(Stored data entries)
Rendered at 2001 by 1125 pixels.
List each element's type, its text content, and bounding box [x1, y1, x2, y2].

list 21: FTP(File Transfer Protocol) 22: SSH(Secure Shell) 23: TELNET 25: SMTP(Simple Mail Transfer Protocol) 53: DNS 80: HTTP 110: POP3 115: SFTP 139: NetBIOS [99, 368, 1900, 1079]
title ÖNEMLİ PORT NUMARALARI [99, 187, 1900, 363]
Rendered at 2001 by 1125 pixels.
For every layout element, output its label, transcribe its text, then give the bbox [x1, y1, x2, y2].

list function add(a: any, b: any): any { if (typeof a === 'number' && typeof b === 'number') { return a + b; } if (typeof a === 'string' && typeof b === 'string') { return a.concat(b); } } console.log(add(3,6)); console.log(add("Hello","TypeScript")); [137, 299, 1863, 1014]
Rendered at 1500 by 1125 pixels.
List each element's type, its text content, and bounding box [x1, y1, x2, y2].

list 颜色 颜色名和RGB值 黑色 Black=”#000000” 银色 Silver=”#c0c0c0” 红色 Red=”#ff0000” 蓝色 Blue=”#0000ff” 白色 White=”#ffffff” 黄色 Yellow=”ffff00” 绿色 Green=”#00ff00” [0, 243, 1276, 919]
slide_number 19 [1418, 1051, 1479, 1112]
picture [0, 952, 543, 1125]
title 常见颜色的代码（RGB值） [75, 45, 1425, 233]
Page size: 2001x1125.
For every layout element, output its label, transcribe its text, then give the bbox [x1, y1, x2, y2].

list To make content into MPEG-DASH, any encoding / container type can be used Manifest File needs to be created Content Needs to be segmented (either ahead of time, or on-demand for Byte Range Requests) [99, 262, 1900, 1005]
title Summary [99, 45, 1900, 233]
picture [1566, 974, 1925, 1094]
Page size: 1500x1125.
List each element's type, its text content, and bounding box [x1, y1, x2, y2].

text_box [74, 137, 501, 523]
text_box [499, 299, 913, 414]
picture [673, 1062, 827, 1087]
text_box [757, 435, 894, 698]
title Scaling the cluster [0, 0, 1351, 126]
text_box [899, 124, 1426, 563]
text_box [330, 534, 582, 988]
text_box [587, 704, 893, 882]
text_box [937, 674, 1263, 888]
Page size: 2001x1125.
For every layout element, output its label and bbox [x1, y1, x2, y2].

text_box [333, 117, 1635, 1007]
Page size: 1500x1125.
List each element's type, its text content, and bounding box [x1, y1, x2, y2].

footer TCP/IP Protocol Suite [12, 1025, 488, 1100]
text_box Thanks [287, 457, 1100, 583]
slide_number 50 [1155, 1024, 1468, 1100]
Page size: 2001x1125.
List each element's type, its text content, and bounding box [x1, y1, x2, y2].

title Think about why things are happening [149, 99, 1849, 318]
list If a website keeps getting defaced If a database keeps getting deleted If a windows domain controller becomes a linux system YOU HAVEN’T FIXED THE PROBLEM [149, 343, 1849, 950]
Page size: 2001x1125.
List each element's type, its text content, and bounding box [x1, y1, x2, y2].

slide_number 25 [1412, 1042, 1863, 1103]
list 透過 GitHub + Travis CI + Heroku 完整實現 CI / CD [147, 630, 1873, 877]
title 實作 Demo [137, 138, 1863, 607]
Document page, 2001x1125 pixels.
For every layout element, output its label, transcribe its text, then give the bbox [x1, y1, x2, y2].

## Task prompt
Look through the data and show every line containing "pixels".

## Result
Rendered at 2001 by 1125 pixels.
Rendered at 2001 by 1125 pixels.
Rendered at 1500 by 1125 pixels.
Document page, 2001x1125 pixels.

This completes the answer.